At block 302 the processor receives an article. For example, the article can be part of a document, audio, video, among other media.

At block 304, the processor converts the article to text. For example, audio files can be converted using automated speech to text detection techniques. The audio in any video files can be similarly converted to text.

At block 306, the processor applies named-entity recognition. For example, the processor can locate and classify elements into different n-grams that related to the same entity. For Example, “Obama”, “Barak Obama” and “President Obama” are all in reference to the same, entity, and thus every occurrence can be treated as identical. These entities can be pre-defined, or be detected algorithmically. In some examples, named-entity resolution can be used to weight named people and places higher.

At block 388, the processor filters text to information heavy words. The processor can limit text to information heavy words using standard information retrieval (IR) techniques. For example, the processor can limit text to nouns. In some examples, the processor may also remove any pluralization through lemmatization. For example, different inflected forms of a word can be group together to be analyzed as a single item.

At block 310, the processor identifies N-Grams in the text. As discussed above, an n-gram can be any set of n contiguous words in a text. For example, in the phrase “New York City,” a 1-gram (unigram) can be “New”, a 2-gram (bigram) can be “New York”, and a 3-gram (trigram) can be “New York City.” Determining how long a phrase is, and thus the value of n, can be done through any appropriate well-established algorithmic approach.

At block 312, the processor outputs a preprocessed article. For example, the preprocessed article may contain information-heavy text such as keywords.

This process flow diagram is not intended to indicate that the blocks of the example method 300 are to be executed in any particular order, or that all of the blocks are to be included in every case. Further, any number of additional blocks not shown may be included within the example method 300, depending on the details of the specific implementation.

FIG. 4A is a process flow diagram showing a method of detecting identical articles. The example method is generally referred to by the reference number 400A and can be implemented using the processor 10 of the example system 100 of FIG. 1 above.

At block 402, the processor receives a pair of articles. In some examples, the articles may have been preprocessed according to the techniques of FIG. 3 above.

At block 404, the processor calculates a distance score in both directions. For example, the distance score, can be a KL-Divergence (KLD) score. The processor can calculate the KLD score using the Equation 7 above, with one article compared as N and the second article compared as d_k in Equation 7. Then, the first article can be compared as d_k and the second article can be compared as N in Equation 7.

(Provided material)
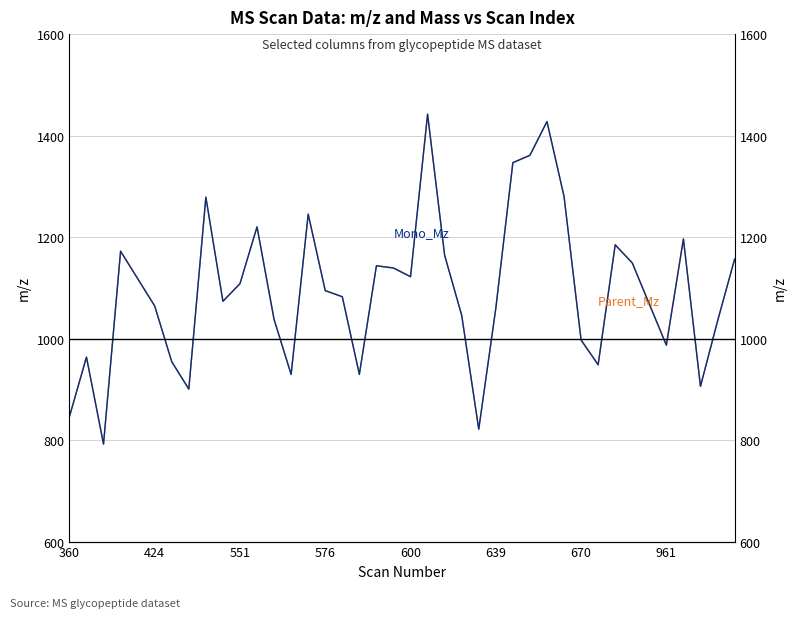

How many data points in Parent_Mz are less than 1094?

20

(Task to complete) In the excerpt on processing articles, what kind of distance score is given as the example at block 404?

(Task solution) A KL-Divergence (KLD) score.